The second line contains string p (1 ≤ |p| ≤ n).

The next line contains m space separated integers y₁, y₂, ..., y_m, Malekas' subsequence (1 ≤ y₁ < y₂ < ... < y_m ≤ n - |p| + 1).

Output

In a single line print the answer modulo 1000 000 007.

Sample test(s)

Input

6 2
ioi
1 3

Output

26

Input

5 2
ioi
1 2

Output

0

Note

In the first sample test all strings of form "ioioi?" where the question mark replaces arbitrary English letter satisfy.

Here |x| denotes the length of string x.

Please note that it's possible that there is no such string (answer is 0).

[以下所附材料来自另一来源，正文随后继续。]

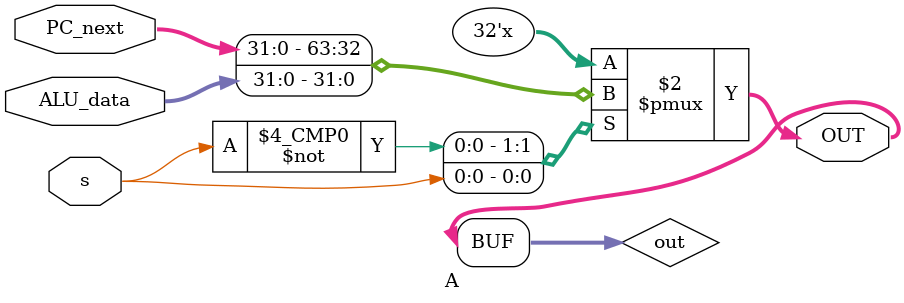
<source format=sv>
module A(
	input [31:0] PC_next, //from pcINC
	input [31:0] ALU_data, //from ALU
	input s, //from controller
	output [31:0] OUT
);
	logic [31:0] out;
  
   always @(*) begin
     case(s)
       0: out = PC_next;
       1: out = ALU_data;
       default: out = 0;
     endcase
   end
      
      
  assign OUT = out;
	
endmodule
</source>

题意：现在已知串p，还知道串s中与p匹配的都有那些位置，问这样的s串共有多少个

思路：这个题就是直接用p把匹配的位置填上就可以了，没有填的位置就是可以变换的，假设有x个位置那么答案就是26^x。需要注意的是重复的地方，如果暴力填的话，复杂度太大，所以可以先求KMP，或者扩展KMP，然后判断重叠的部分会不会有冲突

#include<iostream>
#include<cstdio>
#include<string>
#include<cstring>
#include<vector>
#include<cmath>
#include<queue>
#include<stack>
#include<map>
#include<set>
#include<algorithm>
using namespace std;
const int maxn=1000100;
const int MOD=1000000007;
typedef long long LL;
char s[maxn];
int N,M;
char p[maxn];
int a[maxn];
int next[maxn];
bool vis[maxn],vis1[maxn];
void getnext(char *s,int len)
{
    next[0]=-1;
    int i=0,j=-1;
    while(i<len)
    {
        if(j==-1||s[i]==s[j])
        {
            i++,j++;
            next[i]=j;
        }
        else j=next[j];
    }
    int r=len;
    memset(vis1,0,sizeof(vis1));
    while(r!=-1)
    {
        vis1[r]=1;
        r=next[r];
    }
}
int main()
{
    while(scanf("%d%d",&N,&M)!=EOF)
    {
        scanf("%s",s);
        int len=strlen(s);
        getnext(s,len);
        for(int i=1;i<=M;i++)scanf("%d",&a[i]);
        sort(a+1,a+1+M);
        memset(vis,0,sizeof(vis));
        int flag=true;
        for(int i=1;i<=M;i++)
        {
            if(i==1||a[i]-a[i-1]>=len)
            {
                for(int j=a[i];j<a[i]+len;j++)
                    vis[j]=1;
            }
            else
            {
                if(vis1[a[i-1]+len-a[i]])
                {
                    for(int j=a[i-1]+len;j<a[i]+len;j++)
                        vis[j]=1;
                }
                else {flag=false;break;}
            }
        }
        if(!flag)printf("0\n");
        else
        {
            LL cnt=1;
            for(int i=1;i<=N;i++)
                if(!vis[i])cnt=(cnt*26)%MOD;
            cout<<cnt<<endl;
        }
    }
    return 0;
}